Thursday, June 16, 2016

PCG's Jeremiah Jacques's False Analogy with Foreign Accent Syndrome

In a recent article Jeremiah Jacques talked about one unfortunate Croatian woman who one day woke up from a coma and unexpectedly ended up speaking German.
About six years ago, a 13-year-old girl named Sandra Ralic lived in the town of Knin in southern Croatia. She was a student in middle school, and among the classes she was taking was a German language course.

Sandra had been taking German classes for less than a year. Anyone who has taken a foreign language course knows that a person’s proficiency with a new language after taking classes for that amount of time is typically very modest. You normally would be able to count to 100, list the basic color and animal names, and say a few basic sentences—very slowly and with many errors. But you would be unable to express complex thoughts. You would be a long way off from anything even approaching fluency.

That was the situation for Sandra. She was interested in German, but that interest was casual. She could not, by any stretch, be called a fluent German speaker.

Sandra would sometimes try to watch German language movies on tv as she read the Croatian subtitles at the bottom of the screen. But she was not learning much German at all from this. The actors spoke far too quickly for her beginner-level German. And the range of words they used was far beyond what she could comprehend.
A Rare Glimpse Into the Brain’s Power
When Sandra was less than a year into her study of German, she suffered some medical complications and went into a coma for about 24 hours. When she woke up, her doctors and parents were really relieved. It looked like everything was going to be fine.

But then, Sandra opened her mouth to speak, and out came streams of fluent, complex German! She was suddenly speaking the German language almost like a native speaker.

Her coma had left her unable to speak Croatian, and her parents and doctors did not speak German. Her bewildered parents had to hire a German translator in order to communicate with her.

It was a great mystery to both her parents and the medical experts on the staff.

It’s easy enough to understand how the trauma Sandra had sustained could have damaged the area of her brain that stored her Croatian language skills. That kind of thing happens commonly in medical situations that affect the brain.
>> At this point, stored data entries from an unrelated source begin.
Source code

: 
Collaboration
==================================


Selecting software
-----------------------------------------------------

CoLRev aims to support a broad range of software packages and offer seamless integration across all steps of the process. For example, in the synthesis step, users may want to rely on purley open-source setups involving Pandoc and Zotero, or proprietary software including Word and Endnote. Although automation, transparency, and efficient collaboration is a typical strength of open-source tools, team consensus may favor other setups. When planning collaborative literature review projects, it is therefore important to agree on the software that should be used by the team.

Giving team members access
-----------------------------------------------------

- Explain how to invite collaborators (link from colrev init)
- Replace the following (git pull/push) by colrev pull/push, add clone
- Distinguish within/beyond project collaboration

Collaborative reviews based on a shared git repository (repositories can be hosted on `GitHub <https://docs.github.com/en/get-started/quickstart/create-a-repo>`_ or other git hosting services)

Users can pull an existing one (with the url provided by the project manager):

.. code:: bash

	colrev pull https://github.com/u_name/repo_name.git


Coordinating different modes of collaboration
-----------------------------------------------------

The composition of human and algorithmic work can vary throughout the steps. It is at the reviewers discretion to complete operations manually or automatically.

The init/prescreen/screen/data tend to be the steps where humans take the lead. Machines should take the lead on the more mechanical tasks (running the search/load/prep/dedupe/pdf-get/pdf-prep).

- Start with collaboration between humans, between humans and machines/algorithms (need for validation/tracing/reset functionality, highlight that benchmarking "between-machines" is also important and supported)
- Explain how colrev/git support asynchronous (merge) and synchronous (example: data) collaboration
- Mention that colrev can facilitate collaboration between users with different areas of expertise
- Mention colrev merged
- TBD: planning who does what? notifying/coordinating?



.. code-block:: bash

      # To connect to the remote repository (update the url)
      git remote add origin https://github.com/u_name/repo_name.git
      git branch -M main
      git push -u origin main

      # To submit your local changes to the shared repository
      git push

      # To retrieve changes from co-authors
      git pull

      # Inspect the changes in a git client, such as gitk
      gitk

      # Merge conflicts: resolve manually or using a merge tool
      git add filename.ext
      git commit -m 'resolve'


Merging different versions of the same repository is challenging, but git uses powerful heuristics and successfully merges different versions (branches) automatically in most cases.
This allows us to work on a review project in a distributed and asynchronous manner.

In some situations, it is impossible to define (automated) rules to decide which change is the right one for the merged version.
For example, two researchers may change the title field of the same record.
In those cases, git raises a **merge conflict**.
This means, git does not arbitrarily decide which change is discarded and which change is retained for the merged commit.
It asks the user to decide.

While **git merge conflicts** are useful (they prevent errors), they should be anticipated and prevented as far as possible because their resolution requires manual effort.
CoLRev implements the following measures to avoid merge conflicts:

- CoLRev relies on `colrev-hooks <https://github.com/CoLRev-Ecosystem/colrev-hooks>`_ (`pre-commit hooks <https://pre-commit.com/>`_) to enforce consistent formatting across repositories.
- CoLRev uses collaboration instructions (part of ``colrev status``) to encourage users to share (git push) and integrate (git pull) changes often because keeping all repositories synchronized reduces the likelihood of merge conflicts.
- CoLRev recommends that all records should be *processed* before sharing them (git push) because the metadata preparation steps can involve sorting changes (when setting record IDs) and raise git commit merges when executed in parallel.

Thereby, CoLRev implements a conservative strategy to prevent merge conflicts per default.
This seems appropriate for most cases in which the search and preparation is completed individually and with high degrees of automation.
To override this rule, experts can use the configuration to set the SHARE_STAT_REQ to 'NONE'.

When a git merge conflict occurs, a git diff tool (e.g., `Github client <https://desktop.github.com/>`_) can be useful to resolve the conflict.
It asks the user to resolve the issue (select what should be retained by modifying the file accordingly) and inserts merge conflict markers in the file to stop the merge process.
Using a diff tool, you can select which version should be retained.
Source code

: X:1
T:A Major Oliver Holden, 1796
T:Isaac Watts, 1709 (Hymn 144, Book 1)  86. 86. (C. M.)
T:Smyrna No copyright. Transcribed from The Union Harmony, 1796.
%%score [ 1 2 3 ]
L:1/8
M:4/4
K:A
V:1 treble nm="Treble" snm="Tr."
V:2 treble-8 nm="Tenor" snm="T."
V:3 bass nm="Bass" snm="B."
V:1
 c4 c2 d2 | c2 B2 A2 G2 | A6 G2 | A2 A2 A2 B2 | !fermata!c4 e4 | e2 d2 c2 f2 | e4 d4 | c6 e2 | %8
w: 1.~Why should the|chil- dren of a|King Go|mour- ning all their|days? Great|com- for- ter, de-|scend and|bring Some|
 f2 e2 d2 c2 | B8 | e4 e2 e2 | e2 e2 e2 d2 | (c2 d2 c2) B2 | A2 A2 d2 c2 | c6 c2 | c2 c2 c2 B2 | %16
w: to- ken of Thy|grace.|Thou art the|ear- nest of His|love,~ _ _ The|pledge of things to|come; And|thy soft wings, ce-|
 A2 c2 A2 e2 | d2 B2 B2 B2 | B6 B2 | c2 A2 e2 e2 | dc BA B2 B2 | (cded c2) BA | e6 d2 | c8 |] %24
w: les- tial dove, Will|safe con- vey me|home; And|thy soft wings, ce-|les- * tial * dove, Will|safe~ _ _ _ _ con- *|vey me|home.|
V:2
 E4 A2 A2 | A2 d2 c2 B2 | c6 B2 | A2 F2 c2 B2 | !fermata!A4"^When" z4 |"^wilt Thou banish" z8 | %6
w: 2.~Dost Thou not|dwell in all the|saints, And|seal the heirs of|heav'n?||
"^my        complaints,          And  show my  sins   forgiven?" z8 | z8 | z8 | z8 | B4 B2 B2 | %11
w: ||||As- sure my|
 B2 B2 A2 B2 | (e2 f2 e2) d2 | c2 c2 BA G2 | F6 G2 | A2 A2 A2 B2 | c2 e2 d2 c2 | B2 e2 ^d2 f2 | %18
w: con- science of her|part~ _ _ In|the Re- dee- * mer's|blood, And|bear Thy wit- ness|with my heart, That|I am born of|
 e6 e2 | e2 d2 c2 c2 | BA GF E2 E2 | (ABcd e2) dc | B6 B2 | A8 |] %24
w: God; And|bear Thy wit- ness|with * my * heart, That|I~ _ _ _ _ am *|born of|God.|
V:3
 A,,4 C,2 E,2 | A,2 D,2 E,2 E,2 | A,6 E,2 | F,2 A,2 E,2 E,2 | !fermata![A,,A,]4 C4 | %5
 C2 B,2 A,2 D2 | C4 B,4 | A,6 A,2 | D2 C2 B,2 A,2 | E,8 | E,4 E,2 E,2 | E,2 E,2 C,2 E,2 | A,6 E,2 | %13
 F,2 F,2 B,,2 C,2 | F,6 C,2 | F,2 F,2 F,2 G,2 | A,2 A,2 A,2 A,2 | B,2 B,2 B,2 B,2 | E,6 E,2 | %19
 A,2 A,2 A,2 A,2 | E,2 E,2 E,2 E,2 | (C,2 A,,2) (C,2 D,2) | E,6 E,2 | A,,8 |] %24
But the big question was: How could Sandra suddenly communicate in German—at a level vastly superior to what she could speak prior to the coma?

There was never a conclusive answer to that question. But the best guess among the experts was that the key was the German movies that Sandra had watched.
It is called foreign accent syndrome. It is an extremely rare condition in which a person forgets his or her native language and speaks in another. It has been known in the medical field since 1907. There have only been 62 recorded cases between 1941 and 2009. It is extremely rare.

Unfortunately Jacques exploits this extremely rare medical condition to make his followers fearful of watching movies that PCG's leadership may disapprove of.
Situations like Sandra’s should inspire us—but they should also make us cautious. If our brains are quietly remembering everything—even words from foreign language movies—and cataloging it all away, that means we should be very careful about what we allow ourselves to watch.

Maybe we think: Well, this movie or TV show is pretty edgy and disturbing in some ways, but I can just watch something funny afterward, and forget all about it.
Maybe you should remind yourself that it is fiction. It is made up and not real. Reserve your sympathy for something that happens in real life. Hypocritically PCG's recruitment telecast, The Key of David, used to have an opening sequence that contained a picture of Kurds in Halabja who had been gassed by the Saddam Hussein regime in 1988 during the Iran-Iraq War. Unlike a movie that image is a picture of human beings who actually died in a violent way. Shouldn't it be more upsetting to see an image of real life violence instead of something made for a fictional movie?  
That might be a viable plan for the short term, but cases like Sandra’s suggest that, even if we think we have forgotten something, it is likely still up there.
This is an absurd suggestion. It is absurd to compare an extremely rare medical condition with what happens in everyday life.
Even without suffering a rare brain phenomenon such as Sandra’s, most of us have experienced times when unpleasant memories have forced themselves into our thoughts over and over, even when we wish they would leave us alone.

I came into God’s Church [PCG] about 10 years ago, but there are still times when certain unpleasant scenes from movies I watched many years ago intrude their way into my thinking. Occasionally some of these scenes still haunt me. I wish it would not happen, and with focus, I can usually stop thinking about them. But it is unpleasant to have the memories of those scenes suddenly in my head. It makes me regret ever having watched those movies.
This is a false equivalence to compare an extremely rare medical condition to watching movies that PCG's leadership disapproves of. This is an attempt to influence what movies PCG members happen to watch. This is an attempt to control what PCG members watch and read. If one lets the PCG leadership dictate what one can or cannot watch that person might learn to let the PCG leadership tell him or her what to do in other matters.

There is no need to let PCG's leadership control what you watch. God is not with PCG. They are but false prophets. They are but false prophets.